----- Textauszug -----

In Zeiten des Kriegs hat der Patriotismus Konjunktur. Er ist plötzlich populär und herrscht auf allen Seiten aller Fronten, tritt akustisch und visuell mit Hymnen und Fahnen in Erscheinung und stellt für die Hymnensänger und Fahnenschwinger wohl ein kleines Ersatzglück dar, das das durch den Krieg verursachte Leid kompensieren helfen soll. Unter dem Etikett »Solidarität mit den Opfern« kann sich sogar ein Patriotismus mit einem anderen identifizieren und sich mit dessen Fahnen und Hymnen ausstatten. Viele Deutsche können jetzt »Slawa Ukraine« sagen – oder skandieren.
Identifikation mit dem vermeintlich »eigenen« Volk, mit der Nation und deren Geschichte ist das grundlegende Muster eines jeden Patriotismus. Nun sind Volk und Nation aber nur Fiktionen, Imaginationen; denn worin ein Volk und eine Nation bestehen sollen, was das relevante Wesensmerkmal wäre, das anzugeben, ist nicht möglich. Das »Volk« ist nicht beschreibbar durch das Territorium, auf dem es lebt, denn es leben auch andere, nicht dem Volk zugehörige Menschen dort; es ist auch nicht die Sprache, denn innerhalb des Territoriums werden viele von Region zu Region unterschiedliche Sprachen gesprochen, und es ist schon gar nicht eine »Gemeinschaft«, wie zumeist behauptet wird. Ein niederbayerischer Bauer hat mehr mit einem Oberösterreicher gemeinsam als mit einem nordfriesischen Fischer. Volk und Nation sind Phantasmen. Sie sind erfunden worden, um dem kleinen Mann eine Identifikationsmöglichkeit nicht nur mit etwas »Größerem«, sondern auch mit etwas »Mächtigem« zu bieten, und vor allem etwas, wofür er sich – das ist dann oft das traurige Resultat der pathetischen Sinnstiftung – opfern kann. Der Ort, wo das geschieht, wird noch immer das »Feld der Ehre« genannt. Und wenn Deutschland (seine Bürger, seine Eliten, seine Regierung) glaubt, am Hindukusch verteidigt werden zu müssen, dann wird das Feld der Ehre dorthin verlegt. Ein Soldat, der lebend, oder gegebenenfalls verwundet, von dort zurückkehrt darf dann »stolz« auf sich sein, sein Bestes für das Vaterland gegeben zu haben. Die Frauen und Kinder eines Soldaten, der nicht lebend zurückkehrt, dürfen stolz darauf sein, ihren Ehemann und ihren Vater geopfert zu haben. Kein Vaterland, das nicht Opfer, auch Menschenopfer verlangt. In der zivilisierteren Sprache eines John F. Kennedy heißt das: »Ask not what your country can do for you – ask what you can do for your country.« Tausende Amerikaner glaubten tatsächlich, sie würden in Vietnam etwas für ihr Land tun. Von über achtundfünfzigtausend blieben nur die in poliertem schwarzem Granit eingravierten Namen an einem Veteranen-Memorial in Washington D.C.

-----

### [Kurzaufgabe 1]
Welche Zeilen der Liste unten enthalten die Zeichenfolge "center"? Ziehen Sie jede davon vollständig heraus.
### [Kurzaufgabe 2]
Wie geht der Text über Patriotismus oben weiter? Führen Sie ihn im Anschluss an seinen letzten Satz fort.

----- Gezeigte Einträge -----

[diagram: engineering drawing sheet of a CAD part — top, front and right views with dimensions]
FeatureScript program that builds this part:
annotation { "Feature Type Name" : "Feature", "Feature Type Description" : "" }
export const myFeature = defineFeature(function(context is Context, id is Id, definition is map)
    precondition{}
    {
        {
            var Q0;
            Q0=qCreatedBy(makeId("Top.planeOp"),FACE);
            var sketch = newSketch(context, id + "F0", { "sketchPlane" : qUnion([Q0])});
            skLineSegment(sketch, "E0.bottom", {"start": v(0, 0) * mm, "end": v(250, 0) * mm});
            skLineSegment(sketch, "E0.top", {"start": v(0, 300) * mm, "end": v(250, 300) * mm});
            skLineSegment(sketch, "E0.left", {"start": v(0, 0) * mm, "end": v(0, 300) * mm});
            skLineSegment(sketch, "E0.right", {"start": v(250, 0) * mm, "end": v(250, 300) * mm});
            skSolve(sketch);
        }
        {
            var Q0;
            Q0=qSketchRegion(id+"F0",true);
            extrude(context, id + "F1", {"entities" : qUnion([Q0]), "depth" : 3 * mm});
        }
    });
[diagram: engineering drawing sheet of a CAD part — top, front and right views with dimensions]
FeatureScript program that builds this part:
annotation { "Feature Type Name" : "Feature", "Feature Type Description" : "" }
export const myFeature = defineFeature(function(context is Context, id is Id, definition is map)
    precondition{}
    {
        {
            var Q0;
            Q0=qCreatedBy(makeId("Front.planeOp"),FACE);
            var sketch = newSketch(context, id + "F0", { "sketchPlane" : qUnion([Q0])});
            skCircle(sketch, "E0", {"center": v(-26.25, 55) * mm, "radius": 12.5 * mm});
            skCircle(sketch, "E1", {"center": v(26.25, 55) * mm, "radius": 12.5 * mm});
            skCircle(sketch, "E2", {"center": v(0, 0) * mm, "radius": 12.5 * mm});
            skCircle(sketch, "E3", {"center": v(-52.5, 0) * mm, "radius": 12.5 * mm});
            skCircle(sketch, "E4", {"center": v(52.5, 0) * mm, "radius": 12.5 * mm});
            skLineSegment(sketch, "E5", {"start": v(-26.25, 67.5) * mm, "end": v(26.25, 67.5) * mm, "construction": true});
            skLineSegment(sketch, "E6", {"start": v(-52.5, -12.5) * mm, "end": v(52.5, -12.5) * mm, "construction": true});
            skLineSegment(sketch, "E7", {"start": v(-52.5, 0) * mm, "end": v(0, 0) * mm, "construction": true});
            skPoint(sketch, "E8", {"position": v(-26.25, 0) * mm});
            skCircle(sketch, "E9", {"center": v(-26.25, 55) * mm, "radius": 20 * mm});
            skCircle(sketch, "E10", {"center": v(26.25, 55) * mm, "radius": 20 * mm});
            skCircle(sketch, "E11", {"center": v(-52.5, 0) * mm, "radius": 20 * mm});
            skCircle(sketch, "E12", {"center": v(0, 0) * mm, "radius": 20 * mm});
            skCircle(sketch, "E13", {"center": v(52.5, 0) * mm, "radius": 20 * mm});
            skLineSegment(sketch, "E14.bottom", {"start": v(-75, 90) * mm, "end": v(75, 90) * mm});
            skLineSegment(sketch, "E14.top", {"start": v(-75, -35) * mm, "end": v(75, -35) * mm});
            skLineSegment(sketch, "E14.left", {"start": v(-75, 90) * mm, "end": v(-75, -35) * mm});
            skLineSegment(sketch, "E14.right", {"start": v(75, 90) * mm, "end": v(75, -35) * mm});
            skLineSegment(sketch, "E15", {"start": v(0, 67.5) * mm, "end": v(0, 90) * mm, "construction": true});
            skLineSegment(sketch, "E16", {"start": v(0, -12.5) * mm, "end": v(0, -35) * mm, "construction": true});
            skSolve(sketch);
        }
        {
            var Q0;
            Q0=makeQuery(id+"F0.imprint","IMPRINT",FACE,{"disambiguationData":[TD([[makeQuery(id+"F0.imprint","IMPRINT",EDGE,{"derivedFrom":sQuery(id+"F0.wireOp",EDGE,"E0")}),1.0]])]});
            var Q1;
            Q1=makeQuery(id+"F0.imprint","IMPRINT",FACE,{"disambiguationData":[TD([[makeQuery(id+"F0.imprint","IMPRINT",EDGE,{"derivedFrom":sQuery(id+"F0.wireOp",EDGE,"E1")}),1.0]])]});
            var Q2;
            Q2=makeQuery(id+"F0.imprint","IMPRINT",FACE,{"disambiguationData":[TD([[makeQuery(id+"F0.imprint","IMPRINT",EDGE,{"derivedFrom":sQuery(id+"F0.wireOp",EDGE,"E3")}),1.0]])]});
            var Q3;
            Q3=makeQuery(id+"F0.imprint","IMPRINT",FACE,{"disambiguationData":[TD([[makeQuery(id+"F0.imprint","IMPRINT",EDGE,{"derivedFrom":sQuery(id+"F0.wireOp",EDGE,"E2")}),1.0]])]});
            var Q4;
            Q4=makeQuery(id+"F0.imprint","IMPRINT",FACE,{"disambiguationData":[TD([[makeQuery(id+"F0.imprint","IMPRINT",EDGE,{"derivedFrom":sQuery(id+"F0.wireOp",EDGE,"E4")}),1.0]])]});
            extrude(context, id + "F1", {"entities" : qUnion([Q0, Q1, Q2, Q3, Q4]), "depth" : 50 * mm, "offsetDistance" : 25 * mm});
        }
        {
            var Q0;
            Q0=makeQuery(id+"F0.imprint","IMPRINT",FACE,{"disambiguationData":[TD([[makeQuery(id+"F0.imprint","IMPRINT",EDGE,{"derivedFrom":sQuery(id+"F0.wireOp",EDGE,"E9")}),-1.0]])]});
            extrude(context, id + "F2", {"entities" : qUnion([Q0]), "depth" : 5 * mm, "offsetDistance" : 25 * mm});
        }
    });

-----

### [Antwort 1]
            skCircle(sketch, "E0", {"center": v(-26.25, 55) * mm, "radius": 12.5 * mm});
            skCircle(sketch, "E1", {"center": v(26.25, 55) * mm, "radius": 12.5 * mm});
            skCircle(sketch, "E2", {"center": v(0, 0) * mm, "radius": 12.5 * mm});
            skCircle(sketch, "E3", {"center": v(-52.5, 0) * mm, "radius": 12.5 * mm});
            skCircle(sketch, "E4", {"center": v(52.5, 0) * mm, "radius": 12.5 * mm});
            skCircle(sketch, "E9", {"center": v(-26.25, 55) * mm, "radius": 20 * mm});
            skCircle(sketch, "E10", {"center": v(26.25, 55) * mm, "radius": 20 * mm});
            skCircle(sketch, "E11", {"center": v(-52.5, 0) * mm, "radius": 20 * mm});
            skCircle(sketch, "E12", {"center": v(0, 0) * mm, "radius": 20 * mm});
            skCircle(sketch, "E13", {"center": v(52.5, 0) * mm, "radius": 20 * mm});

### [Antwort 2]
Das Phantasma »Volk« schlägt sich auch in weiteren Fiktionen nieder, auf denen die angebliche Legitimität des Herrschaftssystems beruht, vor allem in der so genannten Volkssouveränität und im »Willen des Volkes«. Als im Jahr 2016 über den Austritt des Vereinigten Königreichs aus der Europäischen Union abgestimmt wurde, nahmen 72,2 Prozent der wahlberechtigten Bevölkerung an der Abstimmung teil. Davon stimmten 51,89 Prozent für den Austritt und 48,11 Prozent dagegen. Insgesamt stellten damit 37,46 Prozent der Bevölkerung, die den Brexit befürworteten, den »Willen des Volkes« dar, während demnach 62,54 Prozent nicht für den Austritt gestimmt haben. Volkswille? Und leider gehört zum »Volk«, wie früher die Syphilis zur katholischen Sexualmoral, auch immer die bedrohliche – nicht nur in faschistoiden Kreisen gern verwendete – Konstruktion des »Volksverräters«. Jeder Mensch, dem diese Vokabel angeheftet wird, wünscht unvermeidlich, dass es »das Volk« besser nicht gäbe.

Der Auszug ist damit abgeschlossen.